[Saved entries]
>>>>>
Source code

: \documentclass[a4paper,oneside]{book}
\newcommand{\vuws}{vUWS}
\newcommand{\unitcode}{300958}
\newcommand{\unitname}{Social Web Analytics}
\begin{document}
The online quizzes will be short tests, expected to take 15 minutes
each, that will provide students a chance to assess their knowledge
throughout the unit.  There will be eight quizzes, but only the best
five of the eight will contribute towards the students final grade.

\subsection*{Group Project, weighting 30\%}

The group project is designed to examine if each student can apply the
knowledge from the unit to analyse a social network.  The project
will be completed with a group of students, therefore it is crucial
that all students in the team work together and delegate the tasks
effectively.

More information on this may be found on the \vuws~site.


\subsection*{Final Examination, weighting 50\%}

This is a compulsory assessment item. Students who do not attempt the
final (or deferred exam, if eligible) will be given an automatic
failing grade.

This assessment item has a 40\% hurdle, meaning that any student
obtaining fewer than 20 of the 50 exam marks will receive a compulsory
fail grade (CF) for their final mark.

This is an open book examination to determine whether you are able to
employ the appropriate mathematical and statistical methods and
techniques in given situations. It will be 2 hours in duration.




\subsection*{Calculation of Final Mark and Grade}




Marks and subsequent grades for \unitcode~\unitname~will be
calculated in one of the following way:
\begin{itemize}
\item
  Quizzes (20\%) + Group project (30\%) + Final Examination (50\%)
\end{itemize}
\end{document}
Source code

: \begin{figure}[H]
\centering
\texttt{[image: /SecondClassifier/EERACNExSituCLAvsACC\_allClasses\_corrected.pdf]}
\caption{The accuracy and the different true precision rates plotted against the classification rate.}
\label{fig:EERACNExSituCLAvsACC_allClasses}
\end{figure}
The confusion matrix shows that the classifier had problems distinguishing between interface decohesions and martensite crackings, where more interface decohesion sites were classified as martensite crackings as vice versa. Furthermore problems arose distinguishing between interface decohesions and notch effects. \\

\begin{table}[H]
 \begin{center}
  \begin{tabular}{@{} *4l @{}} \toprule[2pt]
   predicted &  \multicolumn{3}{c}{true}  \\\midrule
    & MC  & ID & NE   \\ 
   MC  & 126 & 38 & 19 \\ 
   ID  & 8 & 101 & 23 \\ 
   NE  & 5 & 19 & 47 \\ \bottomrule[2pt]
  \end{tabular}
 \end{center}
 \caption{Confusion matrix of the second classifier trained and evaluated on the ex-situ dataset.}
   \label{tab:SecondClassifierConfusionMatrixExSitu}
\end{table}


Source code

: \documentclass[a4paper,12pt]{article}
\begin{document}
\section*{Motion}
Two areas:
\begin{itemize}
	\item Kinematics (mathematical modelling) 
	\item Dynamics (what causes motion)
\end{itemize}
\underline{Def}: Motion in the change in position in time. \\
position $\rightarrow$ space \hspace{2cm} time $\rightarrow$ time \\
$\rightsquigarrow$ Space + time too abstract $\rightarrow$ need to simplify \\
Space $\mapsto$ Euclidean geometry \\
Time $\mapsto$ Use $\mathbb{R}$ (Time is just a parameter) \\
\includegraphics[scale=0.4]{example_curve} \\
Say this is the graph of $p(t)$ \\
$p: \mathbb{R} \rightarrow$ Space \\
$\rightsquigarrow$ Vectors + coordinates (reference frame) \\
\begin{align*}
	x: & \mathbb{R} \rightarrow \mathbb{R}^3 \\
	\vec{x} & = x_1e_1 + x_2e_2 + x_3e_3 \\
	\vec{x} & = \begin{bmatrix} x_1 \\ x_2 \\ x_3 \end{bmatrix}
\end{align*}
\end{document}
<<<<<
Using the records above, report the number of lines that include the string "will", with nothing added.

9